A typical growing medium depth of an intensive green roof is 6 inches or more.
This system supports everything from small personal home gardens to full scale public parks.
They fall into three main categories extensive intensive and semi intensive.
Once the plants are installed and the soil is moist these rooftop green spaces can weigh as much as 150 pounds per square foot.
Intensive green roofs weigh from 35 pounds to beyond 100 pounds per square foot when dry it is all a matter of the soil depth which is affected by the amount of mounding that is used.
The nominal thickness of a green roof is the approximate total height of the soil and drainage components that constitute the green roof system excluding the roof structure insulation waterproofing and plants.
A green roof with a lightweight solution of 30 kg m2 is only possible with sedum vegetation and a green roof with a weight of 220 kg m2 is composed of a combination of sedum grasses herbs or host plants.
For intensive green roof profiles a drain restrictor may be used to retain water in the base of the profile for subsequent plant transpiration.
Semi intensive green roofs as their name states are a combination of the aforementioned two types.

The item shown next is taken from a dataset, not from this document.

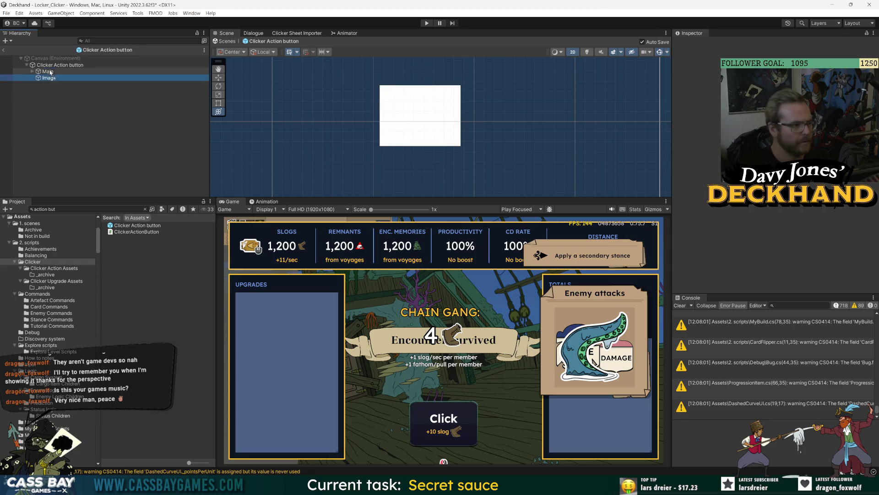
left_click_drag(50, 72, 50, 69)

Intensive to describe green roofs that are thick enough.
Although there are no precise definitions of them an extensive green roof has a shallow growing medium usually less than six inches with a modest roof load limited plant diversity minimal watering requirements and is often not accessible.
The planting medium in intensive green roofs starts at 6 inches although you will see some wiggle room in various definitions and really elaborate designs may exceed a couple feed.
Sloped roofs retain less water in general and the moisture content varies from the ridge to the eave lowest edge of the roof.
It is common practice to use the term extensive to describe green roofs that are very thin and will only support hardy drought resistant vegetation such as sedums herbs and perennials.
The weight of an intensive green roof system is critical for a particular type of plant and the minimum intensive green roof thickness should ranges from 150mm for a wild grassland 300mm for bushes and 3 meters in height and at least 400mm upper substrate and 250 mm lower substrate for small trees of approximately 10 meters.